**Given problem 1**
Reproduce the passage of the Episcopal Church article between "Lewis, a husband" and "in Minneapolis, Minnesota.", inclusive.
**Given problem 2**
Answer these questions using the Episcopal Church article:
(a) Where did church investigators go on Monday to speak to Lewis?
(b) How many members does the Worldwide Anglican Communion number?
(c) What position does Lou Midura hold at Zion Episcopal Church?
**Given problem 3**
Translate this sentence from the Episcopal Church article into Spanish: "Although Lewis would not speak to reporters, several people who know him described him as a man of integrity and deeply held faith."

**Document**

====================

Church investigators went to Manchester, Vermont, on Monday to speak to Lewis, church officials told CNN.
“Where there’s smoke, there isn’t always fire,” Bishop Geralyn Wolf of Rhode Island said about the allegations. “There’s a lot of smoke in our culture today, on all sides of all kinds of issues. And it doesn’t mean that there’s any fire there.
“The fire can be really the fire of evil, deception, and fear — but the fires of truth and righteousness will prevail.”
Bishop Mark Sisk of New York said, “I believe that in the end the people have confidence in and trust the results of the investigation. … That person’s reputation will not be adversely affected, unless of course they turned out to be guilty of what they were accused of.”
Although Lewis would not speak to reporters, several people who know him described him as a man of integrity and deeply held faith.
Lou Midura, senior warden at Zion Episcopal Church, said he was speaking “as a personal friend of the Lewis family, not as an officer of the church” and read a statement calling Lewis “a man of strong faith and integrity, thoughtfulness and intelligence. I know him to be a devoted member of this parish, the church and the community at large.
“He is active in the ministries of Zion and as a lay minister, chalice bearer, teacher and occasional member of the choir.”
Lewis, a husband and father of two, “would like everyone to know his statement was meant to be privately conveyed to the governing body of the Episcopal Church and was not to be debated in the secular press,” Midura said.
Robinson had won the support of other church members in two other votes held at the Episcopalian annual General Convention being held in Minneapolis, Minnesota.
Opponents of Robinson’s appointment warned the that appointment of an openly gay man could split the 2.3-million-member U.S. church and distance it from the Worldwide Anglican Communion, which numbers 73 million members. His supporters say the allegations were made to derail his appointment.

====================

**Information supplied**

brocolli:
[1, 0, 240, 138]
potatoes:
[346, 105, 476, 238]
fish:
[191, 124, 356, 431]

====================

**Task result 1**
Lewis, a husband and father of two, “would like everyone to know his statement was meant to be privately conveyed to the governing body of the Episcopal Church and was not to be debated in the secular press,” Midura said.
Robinson had won the support of other church members in two other votes held at the Episcopalian annual General Convention being held in Minneapolis, Minnesota.

**Task result 2**
(a) Manchester, Vermont
(b) 73 million
(c) Senior warden

**Task result 3**
Aunque Lewis no quiso hablar con los periodistas, varias personas que lo conocen lo describieron como un hombre íntegro y de una fe profundamente arraigada.